● TASK PROMPT:
Please reproduce the text of every record below, line for line and without changes, leaving the pictures out of your answer.

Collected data
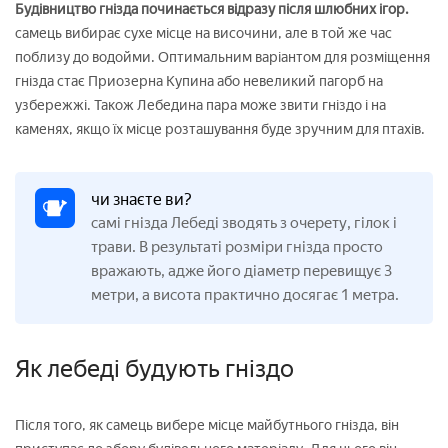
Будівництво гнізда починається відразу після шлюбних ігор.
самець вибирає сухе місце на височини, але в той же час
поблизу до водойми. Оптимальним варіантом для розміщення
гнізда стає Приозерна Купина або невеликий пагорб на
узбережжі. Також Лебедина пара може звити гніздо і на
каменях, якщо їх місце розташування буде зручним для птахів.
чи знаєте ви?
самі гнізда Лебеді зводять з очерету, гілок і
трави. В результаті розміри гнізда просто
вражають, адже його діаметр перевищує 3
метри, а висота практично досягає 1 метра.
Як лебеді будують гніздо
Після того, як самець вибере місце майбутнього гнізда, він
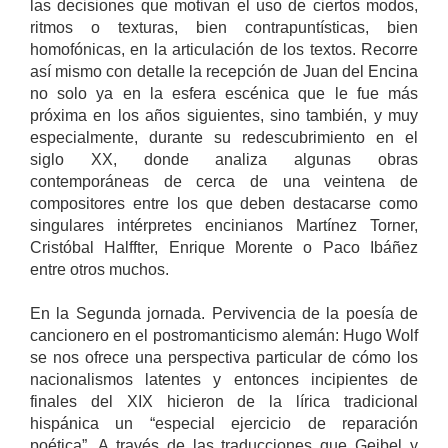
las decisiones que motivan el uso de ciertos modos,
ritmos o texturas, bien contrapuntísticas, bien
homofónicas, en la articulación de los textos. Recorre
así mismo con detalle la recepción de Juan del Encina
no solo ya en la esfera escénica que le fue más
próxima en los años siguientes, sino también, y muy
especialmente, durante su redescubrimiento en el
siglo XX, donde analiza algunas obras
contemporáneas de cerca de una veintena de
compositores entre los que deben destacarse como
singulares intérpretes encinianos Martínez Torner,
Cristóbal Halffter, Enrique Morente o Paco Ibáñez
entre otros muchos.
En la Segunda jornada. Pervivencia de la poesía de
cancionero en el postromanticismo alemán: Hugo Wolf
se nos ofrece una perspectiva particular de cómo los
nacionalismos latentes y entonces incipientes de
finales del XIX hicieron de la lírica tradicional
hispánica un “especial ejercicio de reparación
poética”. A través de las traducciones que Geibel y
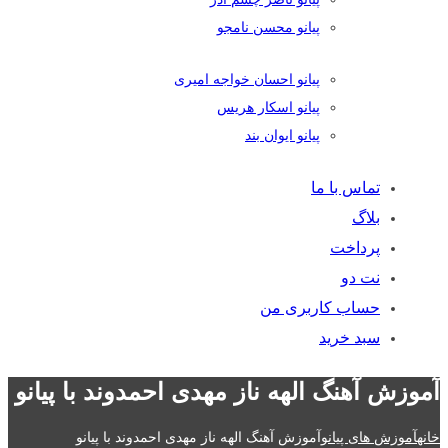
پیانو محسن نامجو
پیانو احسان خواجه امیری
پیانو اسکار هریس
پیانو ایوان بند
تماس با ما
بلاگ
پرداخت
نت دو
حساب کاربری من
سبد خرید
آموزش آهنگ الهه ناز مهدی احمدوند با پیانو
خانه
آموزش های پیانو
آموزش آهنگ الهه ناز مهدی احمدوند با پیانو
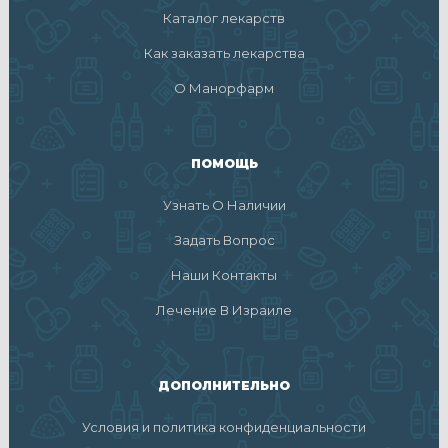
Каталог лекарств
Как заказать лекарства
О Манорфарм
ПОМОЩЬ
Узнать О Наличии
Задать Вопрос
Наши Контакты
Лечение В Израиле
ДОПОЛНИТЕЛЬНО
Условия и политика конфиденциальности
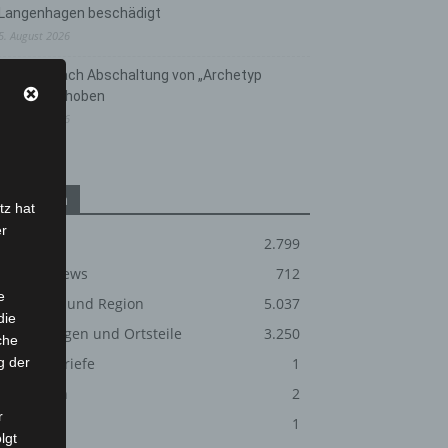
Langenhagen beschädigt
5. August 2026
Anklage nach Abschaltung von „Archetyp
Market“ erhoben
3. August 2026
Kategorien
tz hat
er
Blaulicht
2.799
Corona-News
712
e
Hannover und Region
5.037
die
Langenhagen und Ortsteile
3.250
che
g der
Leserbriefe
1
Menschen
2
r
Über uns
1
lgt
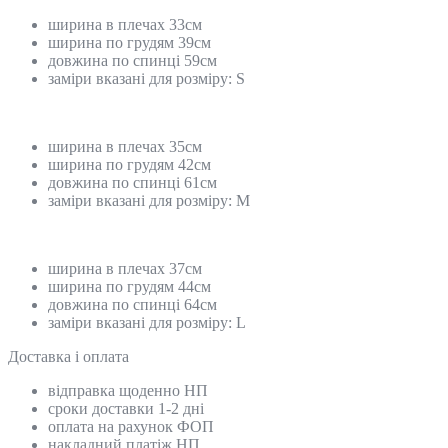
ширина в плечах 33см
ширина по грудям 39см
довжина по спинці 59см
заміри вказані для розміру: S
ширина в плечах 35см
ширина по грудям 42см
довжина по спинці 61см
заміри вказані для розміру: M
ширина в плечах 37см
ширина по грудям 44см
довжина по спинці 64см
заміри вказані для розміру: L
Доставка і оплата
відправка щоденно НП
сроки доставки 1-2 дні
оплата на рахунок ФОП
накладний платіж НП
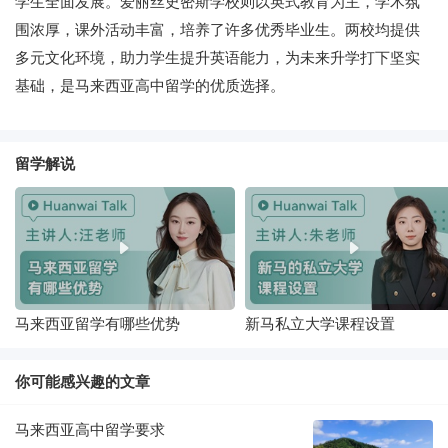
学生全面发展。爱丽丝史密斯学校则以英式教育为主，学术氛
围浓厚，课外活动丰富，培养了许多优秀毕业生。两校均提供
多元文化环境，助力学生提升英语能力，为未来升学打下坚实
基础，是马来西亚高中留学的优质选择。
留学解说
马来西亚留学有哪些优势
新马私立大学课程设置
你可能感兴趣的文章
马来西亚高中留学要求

● EXERCISE RESULT:
Будівництво гнізда починається відразу після шлюбних ігор.
самець вибирає сухе місце на височини, але в той же час
поблизу до водойми. Оптимальним варіантом для розміщення
гнізда стає Приозерна Купина або невеликий пагорб на
узбережжі. Також Лебедина пара може звити гніздо і на
каменях, якщо їх місце розташування буде зручним для птахів.
чи знаєте ви?
самі гнізда Лебеді зводять з очерету, гілок і
трави. В результаті розміри гнізда просто
вражають, адже його діаметр перевищує 3
метри, а висота практично досягає 1 метра.
Як лебеді будують гніздо
Після того, як самець вибере місце майбутнього гнізда, він
las decisiones que motivan el uso de ciertos modos,
ritmos o texturas, bien contrapuntísticas, bien
homofónicas, en la articulación de los textos. Recorre
así mismo con detalle la recepción de Juan del Encina
no solo ya en la esfera escénica que le fue más
próxima en los años siguientes, sino también, y muy
especialmente, durante su redescubrimiento en el
siglo XX, donde analiza algunas obras
contemporáneas de cerca de una veintena de
compositores entre los que deben destacarse como
singulares intérpretes encinianos Martínez Torner,
Cristóbal Halffter, Enrique Morente o Paco Ibáñez
entre otros muchos.
En la Segunda jornada. Pervivencia de la poesía de
cancionero en el postromanticismo alemán: Hugo Wolf
se nos ofrece una perspectiva particular de cómo los
nacionalismos latentes y entonces incipientes de
finales del XIX hicieron de la lírica tradicional
hispánica un “especial ejercicio de reparación
poética”. A través de las traducciones que Geibel y
پیانو محسن نامجو
پیانو احسان خواجه امیری
پیانو اسکار هریس
پیانو ایوان بند
تماس با ما
بلاگ
پرداخت
نت دو
حساب کاربری من
سبد خرید
آموزش آهنگ الهه ناز مهدی احمدوند با پیانو
خانه
آموزش های پیانو
آموزش آهنگ الهه ناز مهدی احمدوند با پیانو
Каталог лекарств
Как заказать лекарства
О Манорфарм
ПОМОЩЬ
Узнать О Наличии
Задать Вопрос
Наши Контакты
Лечение В Израиле
ДОПОЛНИТЕЛЬНО
Условия и политика конфиденциальности
Langenhagen beschädigt
5. August 2026
Anklage nach Abschaltung von „Archetyp
Market“ erhoben
3. August 2026
Kategorien
tz hat
er
Blaulicht
2.799
Corona-News
712
e
Hannover und Region
5.037
die
Langenhagen und Ortsteile
3.250
che
g der
Leserbriefe
1
Menschen
2
r
Über uns
1
lgt
ширина в плечах 33см
ширина по грудям 39см
довжина по спинці 59см
заміри вказані для розміру: S
ширина в плечах 35см
ширина по грудям 42см
довжина по спинці 61см
заміри вказані для розміру: M
ширина в плечах 37см
ширина по грудям 44см
довжина по спинці 64см
заміри вказані для розміру: L
Доставка і оплата
відправка щоденно НП
сроки доставки 1-2 дні
оплата на рахунок ФОП
накладний платіж НП
学生全面发展。爱丽丝史密斯学校则以英式教育为主，学术氛
围浓厚，课外活动丰富，培养了许多优秀毕业生。两校均提供
多元文化环境，助力学生提升英语能力，为未来升学打下坚实
基础，是马来西亚高中留学的优质选择。
留学解说
马来西亚留学有哪些优势
新马私立大学课程设置
你可能感兴趣的文章
马来西亚高中留学要求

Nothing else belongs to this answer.